Some research indicates that dong quai may be harmful to women with breast cancer or at high risk for the disease. In a study published in the journal Menopause, tests on cells in culture demonstrated that dong quai may promote the growth of breast cancer cells.

Dosage and Preparation

Dong quai is available as a supplement in tablets, capsules, tinctures, and tea. In Traditional Chinese Medicine, the recommended daily dose is 2,000 mg to 3,000 divided over three doses.

Depending on the supplement brand, the manufacturers daily recommended dose ranges from one 530 mg capsule per day to two 565 mg capsules three times a day.

What to Look For

When purchasing dong quai, look for a high-quality product from a reputable company. Dong quai supplements are sold in many natural-foods stores and stores specializing in herbal products, as well as online.

Other Questions

Can dong quai ease menopausal symptoms?

On its own, there is little evidence to support dong quai alone may help ease symptoms of menopause. However, studies have found dong quai in combination with other herbs may reduce hot flashes and night sweats, and improve sleep quality.

One study found a combination of dong quai and chamomile (product named Climex) may reduce hot flashes in menopausal women, while another study found a combination of American ginseng, black cohosh, dong quai, milk thistle, red clover, and vitex agnus-castus, sold as Phyto-Female complex, may reduce hot flashes and night sweats, and improve sleep quality in pre- and post-menopausal women.

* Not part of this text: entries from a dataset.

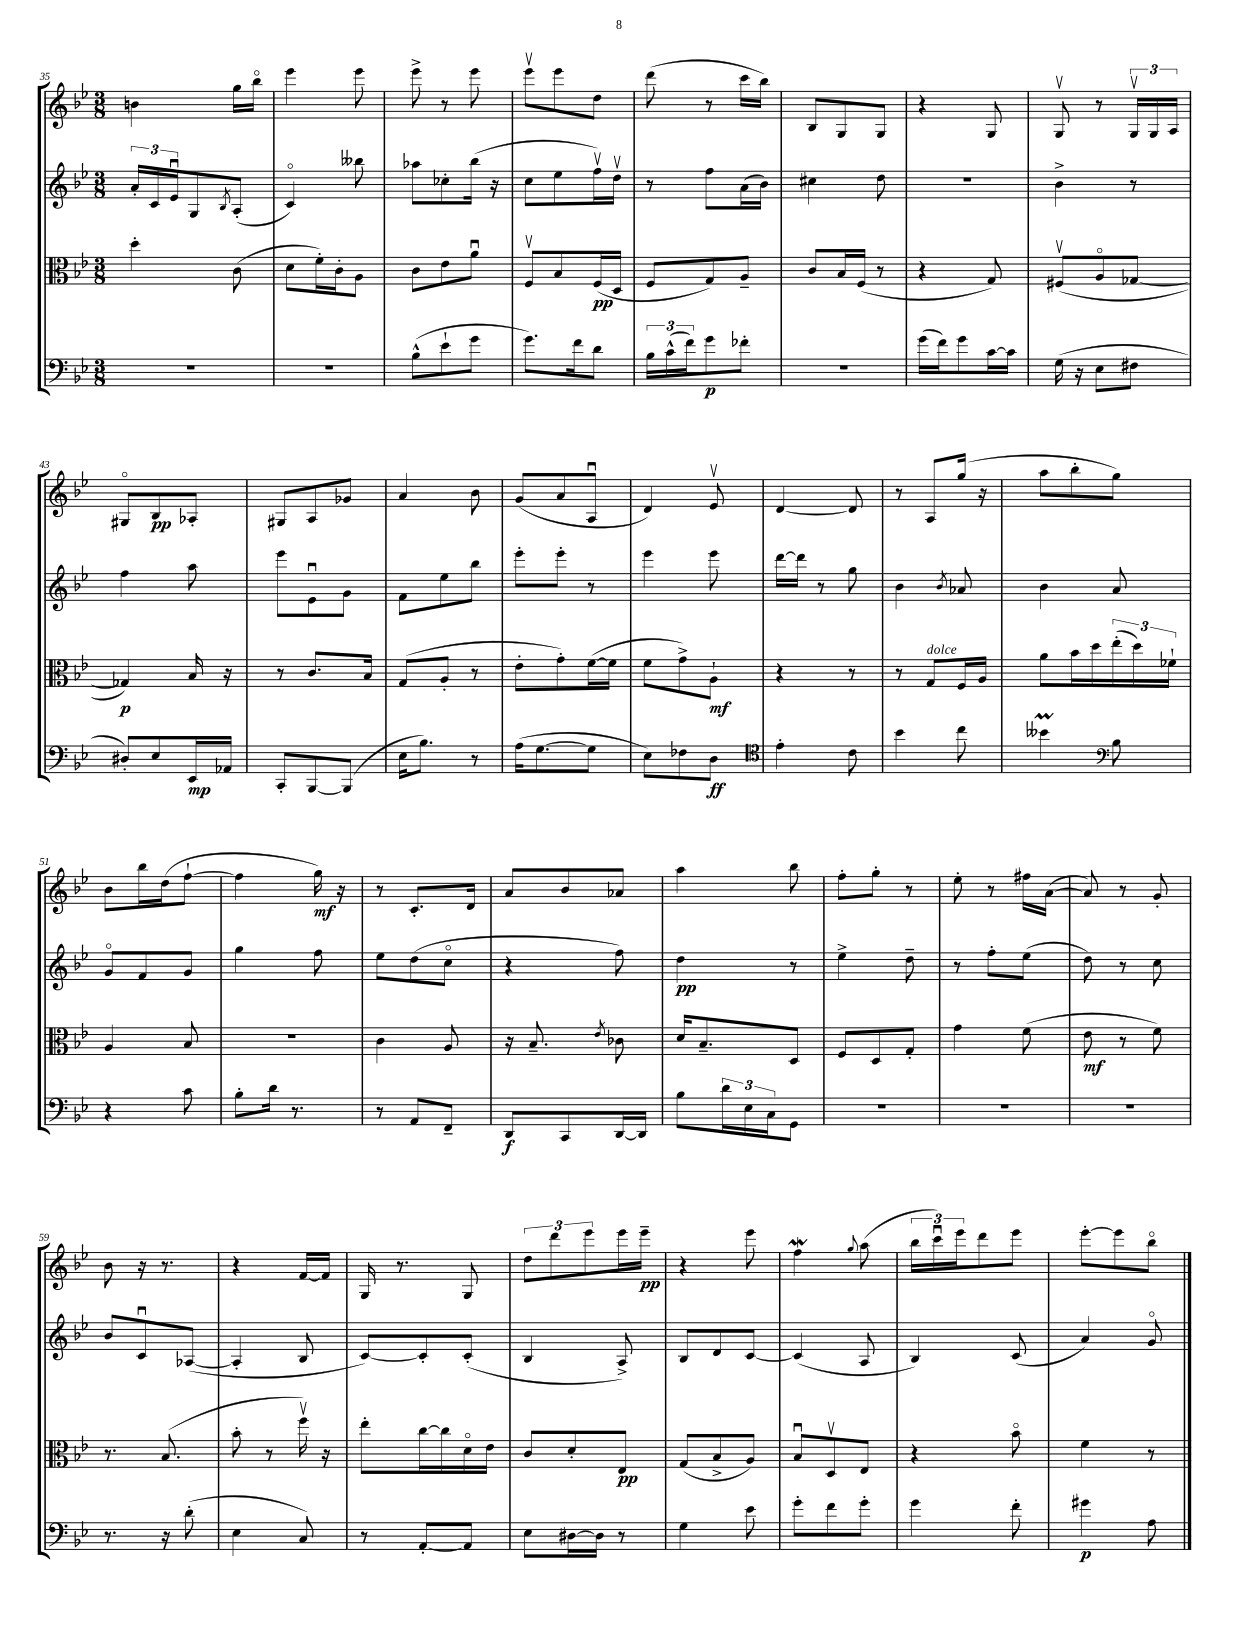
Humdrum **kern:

**kern	**kern	**kern	**kern
*staff4	*staff3	*staff2	*staff1
*clefF4	*clefC3	*clefG2	*clefG2
*k[b-e-]	*k[b-e-]	*k[b-e-]	*k[b-e-]
*M3/8	*M3/8	*M3/8	*M3/8
4.r	4dd'	24a'	4b
.	.	24c	.
.	.	24e-u	.
.	.	8G	.
.	.	8qB-	.
.	(8c	(8A'	16gg
.	.	.	16bb-o
=	=	=	=
4.r	8d	4co)	4eee-
.	16f')	.	.
.	16c'	.	.
.	8A	8bb--	8eee-
=	=	=	=
(8B-^^	8c	8aa-	8eee-^
8e-`	8e-	8cc-'	8r
8g	8au	(16bb-	8eee-
.	.	16r	.
=	=	=	=
8.g)	8Fv	8cc	8eee-v
.	8B-	8ee-	8eee-
16f	.	.	.
8d	(16F	16ffv)	8dd
.	16D	16ddv	.
=	=	=	=
24B-	8F	8r	(8ddd
(24c^^	.	.	.
24f)	.	.	.
8g	8G)	8ff	8r
8f-'	8A~	(16a	16ccc
.	.	16b-)	16bb-)
=	=	=	=
4.r	8c	4cc#	8B-
.	16B-	.	8G
.	(16F	.	.
.	8r	8dd	8G
=	=	=	=
(16g	4r	4.r	4r
16f)	.	.	.
8g	.	.	.
[16c	8G)	.	8G
16c]	.	.	.
=	=	=	=
(16G	(8F#v	4b-^	8Gv
16r	.	.	.
8E-	8Ao	.	8r
8F#	[8G-	8r	24Gv
.	.	.	24G
.	.	.	24A
=	=	=	=
8D#')	4G-])	4ff	8G#o
8E-	.	.	8B-
16EE-	16B-	8aa	8A-'
16AA-	16r	.	.
=	=	=	=
8CC'	8r	8eee-	8G#
[8BBB-	8.c	8e-u	8A
(8BBB-]	.	8g	8g-
.	16B-	.	.
=	=	=	=
16E-	(8G	8f	4a
8.B-)	.	.	.
.	8A'	8ee-	.
8r	8r	8bb-	8b-
=	=	=	=
(16A	8e-'	8eee-'	(8g
[8.G	.	.	.
.	8g')	8eee-'	8a
8G]	([16f	8r	8Au
.	16f]	.	.
=	=	=	=
8E-)	8f	4eee-	4d)
8F-	8g^)	.	.
8D	8A`	8eee-	8e-v
=	=	=	=
*clefC4	*	*	*
4e-'	4r	[16ddd	[4d
.	.	16ddd]	.
.	.	8r	.
8c	8r	8gg	8d]
=	=	=	=
4b-	8r	4b-	8r
.	8G	.	8A
.	.	8qb-	.
8cc	16F	8a-	(16gg
.	16A	.	16r
=	=	=	=
4b--	8a	4b-	8aa
.	16b-	.	8bb-'
.	16dd	.	.
*clefF4	*	*	*
8B-	(24ee-'	8a	8gg)
.	24dd)	.	.
.	24f-`	.	.
=	=	=	=
4r	4A	8go	8b-
.	.	8f	16bb-
.	.	.	(16dd
8c	8B-	8g	[8ff`
=	=	=	=
8B-'	4.r	4gg	4ff]
16d	.	.	.
8.r	.	.	.
.	.	8ff	16gg)
.	.	.	16r
=	=	=	=
8r	4c	8ee-	8r
8AA	.	(8dd	8.c'
8FF~	8A	8cco	.
.	.	.	16d
=	=	=	=
8DD	16r	4r	8a
.	8.B-~	.	.
8CC	.	.	8b-
.	8qe-	.	.
[16DD	8c-	8ff)	8a-
16DD]	.	.	.
=	=	=	=
8B-	16d	4dd	4aa
.	8.B-~	.	.
24d	.	.	.
24E-	.	.	.
24C	.	.	.
8GG	8D	8r	8bb-
=	=	=	=
4.r	8F	4ee-^	8ff'
.	8D	.	8gg'
.	8G'	8dd~	8r
=	=	=	=
4.r	4g	8r	8ee-'
.	.	8ff'	8r
.	(8f	(8ee-	16ff#
.	.	.	([16a
=	=	=	=
4.r	8e-	8dd)	8a])
.	8r	8r	8r
.	8f)	8cc	8g'
=	=	=	=
8.r	8.r	8b-	8b-
.	.	8cu	16r
16r	(8.B-	.	8.r
(8d'	.	([8A-	.
=	=	=	=
4E-	8b-'	4A-']	4r
.	8r	.	.
8C)	16ffv)	8B-	[16f
.	16r	.	16f]
=	=	=	=
8r	8ee-'	[8c)	16G
.	.	.	8.r
[8AA'	[16cc	8c']	.
.	16cc]	.	.
8AA]	16do	(8c'	8G
.	16e-	.	.
=	=	=	=
8E-	8c	4B-	12dd
.	.	.	12ddd
[16D#	8d'	.	.
.	.	.	12eee-
16D#]	.	.	.
8r	8E-	8A^)	16eee-
.	.	.	16eee-~
=	=	=	=
4G	(8G	8B-	4r
.	8B-^	8d	.
8e-	8A)	[8c	8eee-
=	=	=	=
8g'	8B-u	(4c]	4ff
8f	8Dv	.	.
.	.	.	8qqgg
8g'	8E-	8A	(8aa
=	=	=	=
4g	4r	4B-)	24bb-
.	.	.	24cccu)
.	.	.	24eee-
.	.	.	8ddd
8f'	8b-o	(8c	8eee-
=	=	=	=
4g#	4f	4a)	[8eee-'
.	.	.	8eee-]
8A	8r	8go	8bb-o
==	==	==	==
*-	*-	*-	*-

Another product containing burdock root, licorice root, motherwort, dong quai, and Mexican wild yam root seems to reduce menopausal symptoms as well.

Is dong quai an aphrodisiac?

In Traditional Chinese Medicine, dong quai is believed to be an aphrodisiac for women and works to improve arousal, sensitivity, and responsiveness. The herb is also said to relieve painful intercourse for menopausal women and improve lubrication. There is, however, little scientific evidence to support these claims.

Does dong quai treat premature ejaculations?

Some research has shown that dong quai, combined with other herbs, may prevent premature ejaculation in men. While the research is limited, a direct-to-skin application of dong quai, Panax ginseng root, Cistanches deserticola, Zanthoxyl species, Torlidis seed, clove flower, Asiasari root, cinnamon bark, and toad venom shows promise in this area.